Monday, October 8, 2007

Traveling & Traditions

For me, holidays are synonymous with travel. It’s not unique. It’s a common-known phenomenon—highways congested, airports overloaded.

It’s my own fault. I’m the one who left home. For school, for work, for love. Because home felt elsewhere. Or because home didn’t feel like home. At different points, different places. I guess I shouldn’t complain, I brought it on myself.

Packing up clothes and packages, newspaper clippings I’d been meaning to send to my father, gifts and toiletries, that shirt I borrowed from my sister, it’s slow-going getting ready. Slower going loading the car. But luckily for me I live where most people go. For instance, this weekend, Columbus Day weekend, most people are heading to see the foliage. We are heading south on the highway, for the most part avoiding traffic, for a quick dinner with my father, my nephew’s football game, a visit with .

We used to stay with my sister, but three now, we have overgrown our welcome. Not that she wouldn’t let us stay, we’ve done it before. Her family upstairs, ours in the basement with the air bed and the pack-n-play. Now though, with Georgia growing, the need for routine and time away from stimulation is obvious. Last night alone after a day of visiting, at dinner, she got so slap happy I knew it was only matter of time before her giggles and smiles turned south into frowns and wails. But, blaming the baby entirely would be unfair, our need for a restful night’s sleep is palpable.

So here we sit, and here I write this. From a hotel room. Our day stretching full and loaded before us. Our luggage—multiplied 175 times now with baby—strewn around us. And I wonder: Could we do this if we had another baby? We’ve already decided that Thanksgiving will be too much this year. We have opted instead, to cook our own Turkey—our first one!!—and invite family up north. Not all of them will come, stuck in their own traditions. And so we start our own…

I am beginning to understand how families break off into smaller pods. As families expand, Thanksgiving, Christmas, the Forth of July evolve. I don’t take it lightly, these are the days my child will remember. These are the bonds that will mean the most. We are a family in transition. Traveling. Trying out new traditions.

(Check out my 31 for 21 blog challenge for Down syndrome awareness at my regular blog.)

6 comments:

Whirlwind said...

Husband and I vowed this year to stay home for Thanksgiving and Christmas. Pasrt of it motivated by the fact that this will be his first one since the kids were born that he's not working and the other part by being tired of running around. Both families live in the area, but I'd like the kids to relax, open their gifts and be able to play with them instead of opening them and leaving them. Four years ago, we started celebrating Christmas a few days before with my family (being six of us, it was getting harder to all be at mom's at the same time on Christmas Day). This year, we once again hold the shin-dig.

Mrs Big Dubya said...

We too live away from our families..... I think you'll find that as your 'lil one grows, you become more efficient in your packing. You realize that you don't need an enitre case of diapers and a dozen extra outfits..... that a toy or two will suffice.... the rest of the toybox can stay at home.

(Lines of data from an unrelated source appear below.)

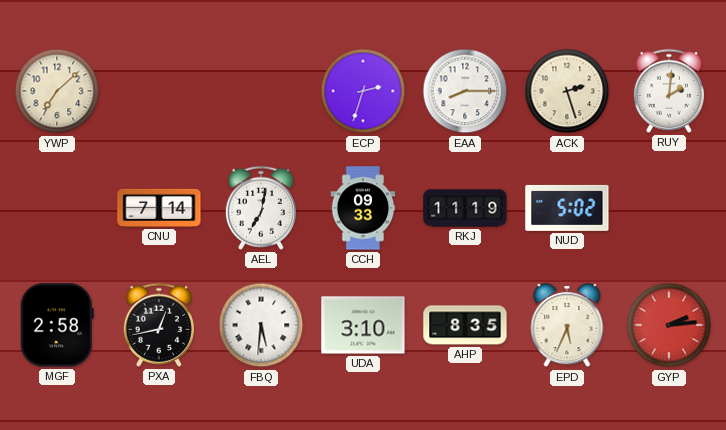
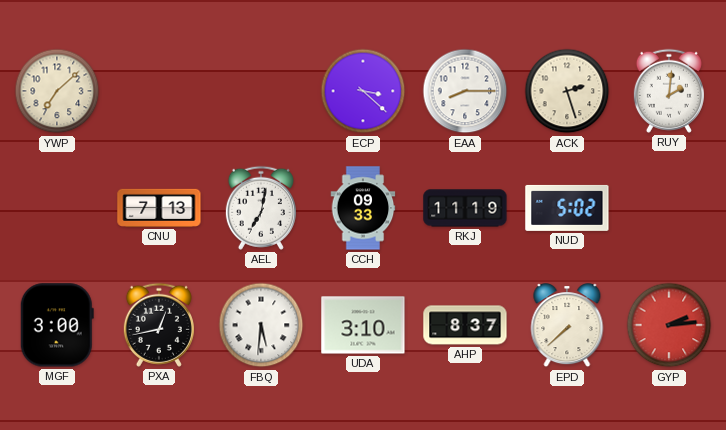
ECP: 2:33 -> 3:22
CNU: 7:14 -> 7:13
MGF: 2:58 -> 3:00
AHP: 8:35 -> 8:37
EPD: 5:34 -> 7:38
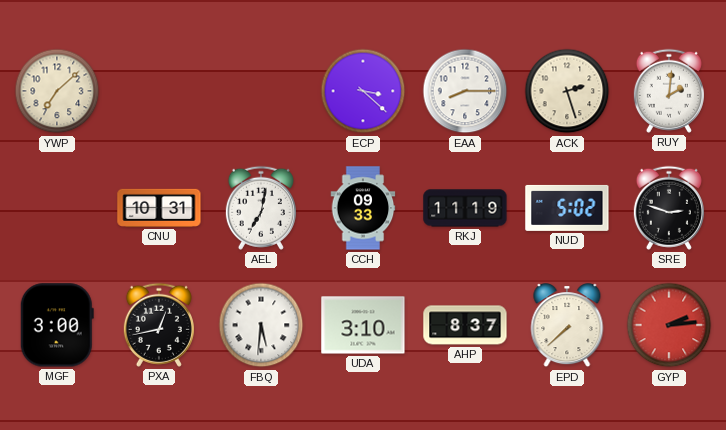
CNU: 7:13 -> 10:31
SRE: none -> 2:48
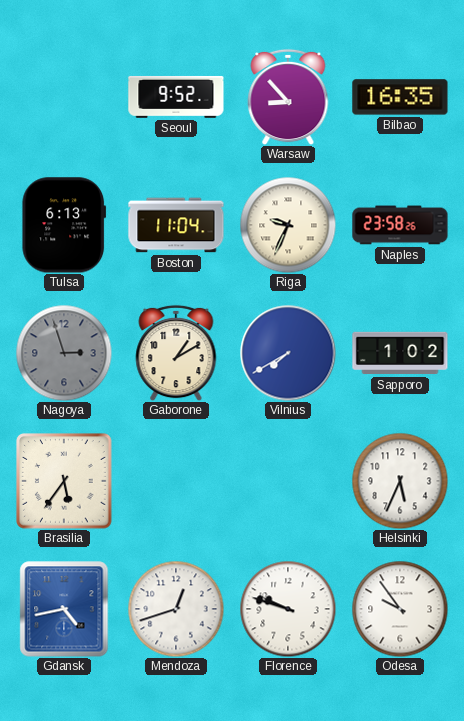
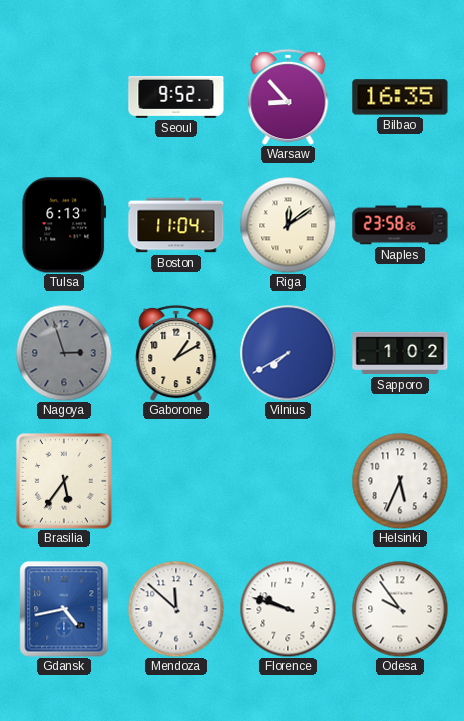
Riga: 9:34 -> 12:09
Mendoza: 12:42 -> 11:52
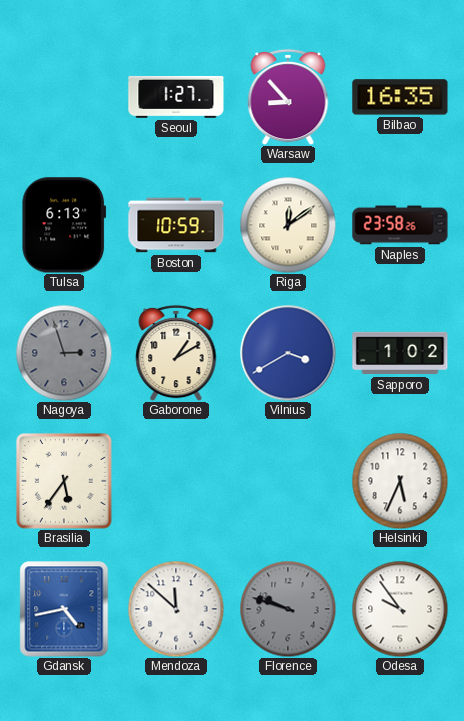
Seoul: 9:52 -> 1:27
Boston: 11:04 -> 10:59
Vilnius: 7:40 -> 3:40
Florence dial: white -> grey
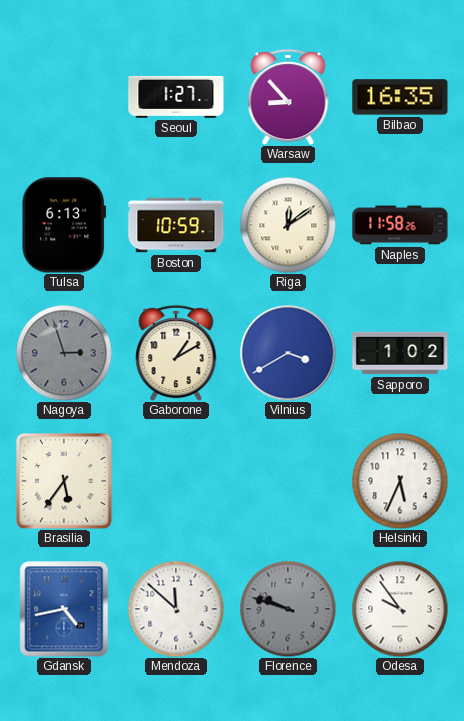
Naples: 23:58 -> 11:58
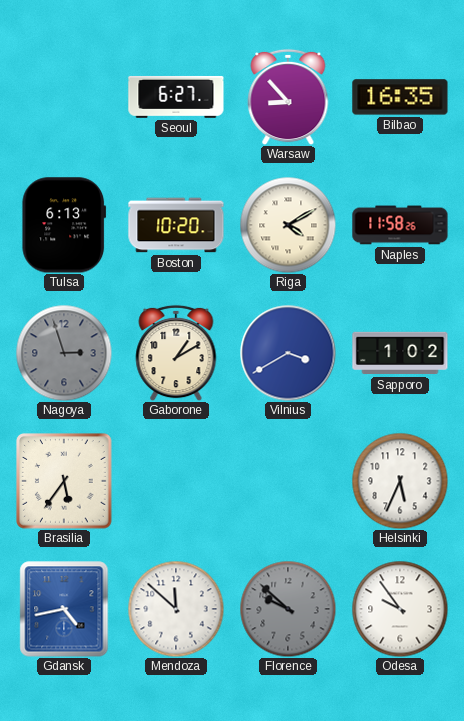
Seoul: 1:27 -> 6:27
Boston: 10:59 -> 10:20
Riga: 12:09 -> 4:10
Florence: 9:48 -> 9:52
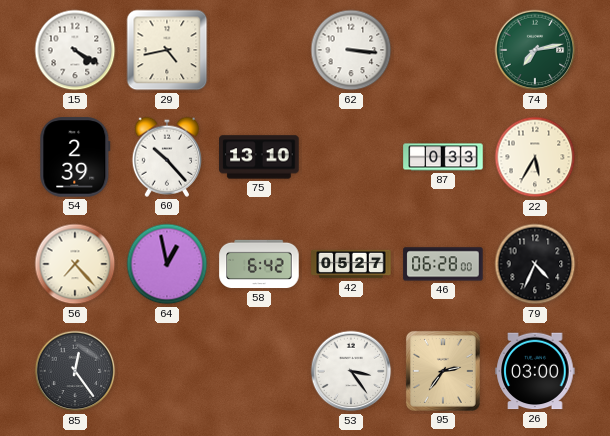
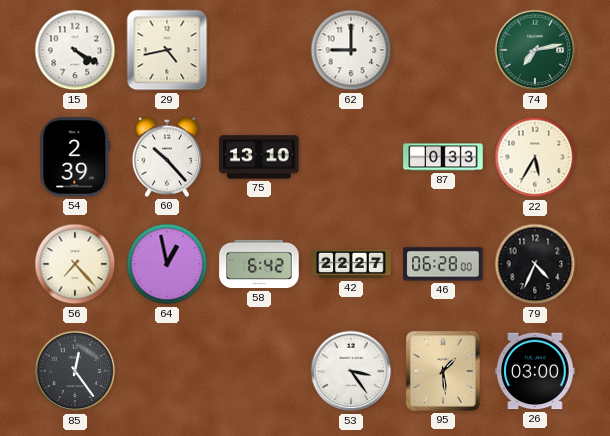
62: 3:16 -> 9:00
42: 05:27 -> 22:27
95: 2:36 -> 1:29
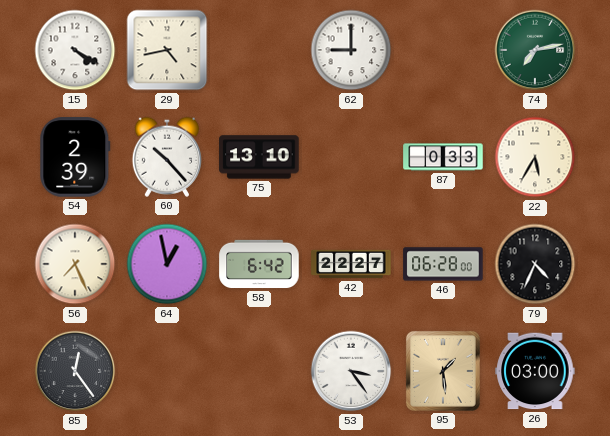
56: 7:23 -> 7:26
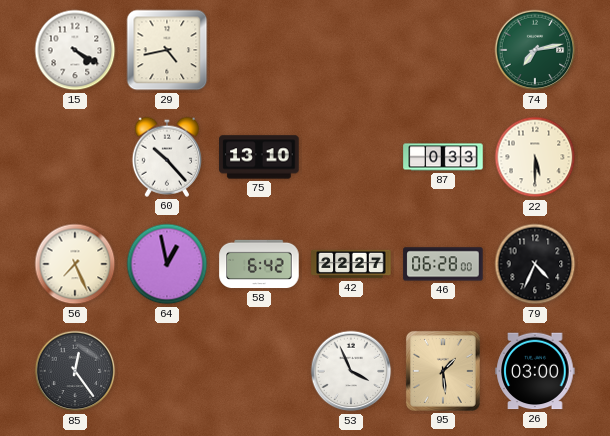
62: 9:00 -> none
54: 2:39 -> none
22: 5:35 -> 5:30
53: 3:24 -> 3:56
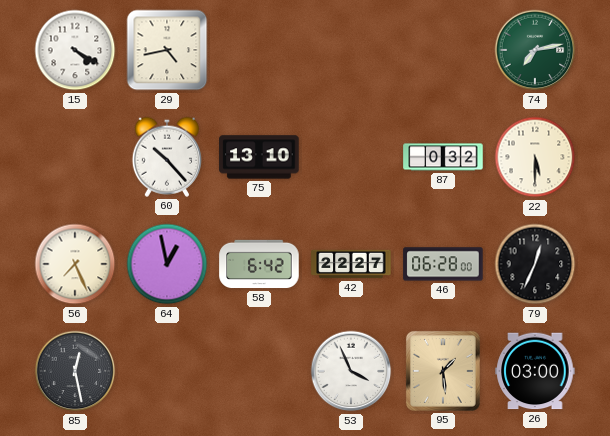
87: 0:33 -> 0:32
79: 4:34 -> 12:34
85: 12:24 -> 12:28
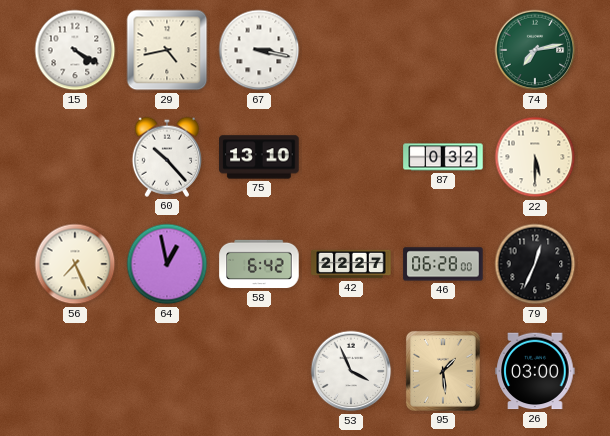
67: none -> 3:17
85: 12:28 -> none
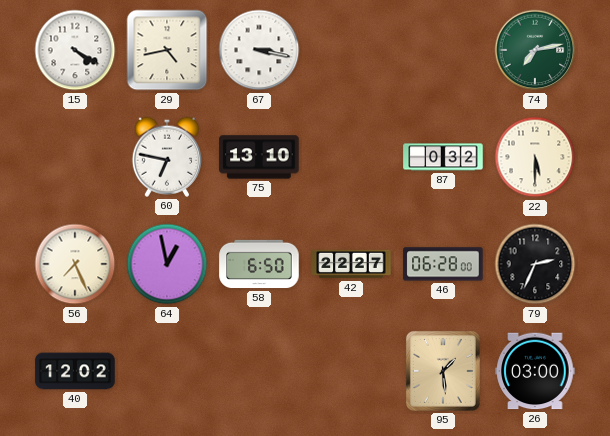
60: 10:23 -> 6:47
58: 6:42 -> 6:50
79: 12:34 -> 2:34
40: none -> 12:02
53: 3:56 -> none
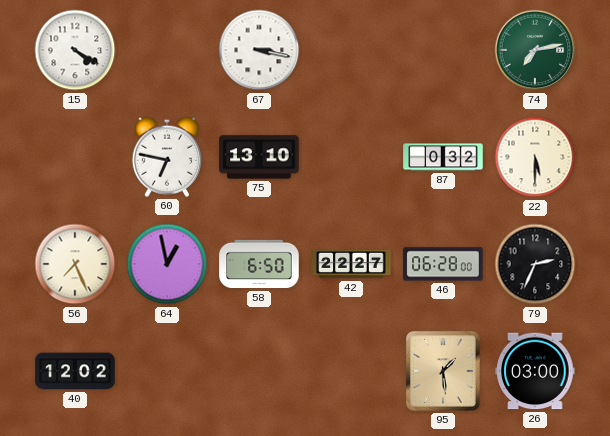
29: 4:43 -> none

Baby #2 just means a second size of diaper and some additional outfits -- believe it or not, it doesn't add as much as you might have thought.

Although chasing two around an unbabyproofed house full of Hummels and other breakables can feel like 100X the work.

Fairly Odd Mother said...

My husband had a screwed up childhood and vowed that, once he had kids, Christmas would be celebrated at our house---no running around. That is fine with me b/c it is also what I am used to. But, I do like throwing in new traditions as well; it keeps things fun.

sandy shoes said...

You can always buy diapers at your destination too. Gives you an excuse to get the heck outta the in-laws' house ;).

We quit visiting the in-laws (in California!) for Christmas after the girls weren't babies any more, because once they were mobile, it was way more stress than fun.

Anonymous said...

My husband and I took our 4 kids and my Mom to visit my brother and his family (his 2 kids are younger than ours) in Baltimore at least twice a year for oh... 12 years. These visits included years when all of the kids were babies... through nursing and potty training. You name it.

Then one year my Mom was too sick to travel and my brother told me that he and my sister-in-law certainly could not travel to New England with two kids (way past diapers). I mean, what did I expect?

That was it for me. I'm sorry to say that weddings and funerals are now "visits."

But my husband and I have carved wonderful traditions with our kids that are now being enjoyed by our seven grandchildren.

Family just means different things to different people.

Sharon - Pinks & Blues Girls

Namito said...

I'm undoubtedly going to become very preoccupied with creating our own family traditions as our own lives here in MA draw to a close.

I have to admit to being excited at the prospect. New recipes to try for Thanksgiving and Christmas...maybe even a Twelfth Night feast?

Distance, desperation and new surroundings definitely breed creativity.